Mas os Estranhos eram, como eu pude então perceber, pelo menos parecidos com humanos. Talvez humanos até! Mas como?

Permancemos ali, olhando para eles por quase meia hora. Não havia sentido no que faziam, no que diziam. Aos poucos o medo de que nos vissem foi passando, substituído pela impressão de que não nos veriam nem se deixássemos uma bomba na Catedral. Por fim, enjoado daquilo, puxei Madalena pela mão e saímos da praça.

Descemos de novo pela longa escadaria e passamos em frente à Prefeitura, em cuja fachada, pendurada como um corte de carne no açougue, estava imóvel e úmida, sem oscilar um milímetro no ar parado da noite, uma rota e suja Bandeira Nacional. Saudei o sofrido Pavilhão Auriverde com saudades do que ele representara, mas o que ali estava era o cadáver de um ideal antigo.

Quando já nos sentíamos totalmente perdidos, vimos uma luz brilhar na escuridão. Era uma luz pequena e rútila, que mal conseguia se filtrar por cortinas escuras e gretas, uma luz presa num porão. Procuramos em torno do prédio até acharmos uma porta. Com certa facilidade Madalena a abriu usando alguma coisa que extraiu de sua cabeleira, demonstrando habilidades que eu não conhecia.

Entramos pisando com leveza, tentando não acordar nenhum espírito do local, mas foi uma precaução quase desnecessária diante do ruído incessante que perpassava os corredores daquele prédio. O local havia sido uma escola, conforme me lembrava vagamente. Longos corredores cheios de eco, ladeados de portas que se sucediam como as notas de uma flauta, terminando em uma sombra sinistra, onde nenhuma estava aberta, mas apenas gretas de luz filtravam por ao rés do chão. Em condições normais, teríamos medo. Mas a certeza da morte nos havia despido disso. Tínhamos apenas cuidado e curiosidade.

A porta da primeira sala estava aberta. A luz que víramos não era de nenhuma espécie de lâmpada ou artefato de intenção semelhante. Provinha do zumbido de uma complexa aparelhagem de vidro e metal, que era manipulada com uma vagareza terna por mãos pálidas e magras, que saíam de albornozes escuros.
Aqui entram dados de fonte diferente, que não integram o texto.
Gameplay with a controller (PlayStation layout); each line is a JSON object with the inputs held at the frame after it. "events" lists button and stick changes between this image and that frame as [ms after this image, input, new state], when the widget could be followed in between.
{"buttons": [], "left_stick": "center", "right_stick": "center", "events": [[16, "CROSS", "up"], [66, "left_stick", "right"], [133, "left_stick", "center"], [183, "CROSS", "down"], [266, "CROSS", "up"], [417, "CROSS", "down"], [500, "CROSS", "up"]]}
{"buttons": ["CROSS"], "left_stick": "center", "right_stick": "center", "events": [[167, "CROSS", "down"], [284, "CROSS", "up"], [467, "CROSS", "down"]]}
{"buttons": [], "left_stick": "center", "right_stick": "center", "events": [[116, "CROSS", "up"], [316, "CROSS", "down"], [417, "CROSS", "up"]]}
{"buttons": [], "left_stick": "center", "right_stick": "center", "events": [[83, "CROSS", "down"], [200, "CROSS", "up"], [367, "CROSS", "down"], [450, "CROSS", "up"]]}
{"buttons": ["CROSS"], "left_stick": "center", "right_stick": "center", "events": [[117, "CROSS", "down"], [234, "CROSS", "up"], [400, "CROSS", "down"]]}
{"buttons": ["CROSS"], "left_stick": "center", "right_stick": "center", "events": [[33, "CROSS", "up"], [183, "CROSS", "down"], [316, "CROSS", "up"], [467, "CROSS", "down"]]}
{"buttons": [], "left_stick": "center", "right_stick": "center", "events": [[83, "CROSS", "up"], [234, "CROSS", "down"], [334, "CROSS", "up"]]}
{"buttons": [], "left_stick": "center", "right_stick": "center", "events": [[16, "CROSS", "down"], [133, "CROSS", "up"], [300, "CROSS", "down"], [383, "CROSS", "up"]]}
Havia vários dos Estranhos naquela sala, cumprindo tarefas diversas, todas de alguma forma girando em torno do misterioso maquinismo. Todos estavam completamente cobertos pelas roupas negras, todos tinham pesadas máscaras cobrindo suas faces, como a proteger-se da toxicidade daquela luz que nos atraíra. Olhando melhor, tive a impressão de que a palidez daquelas mãos não era natural, era do material com que haviam feito luvas, também para guardar-se dos efeitos daquele aparelho.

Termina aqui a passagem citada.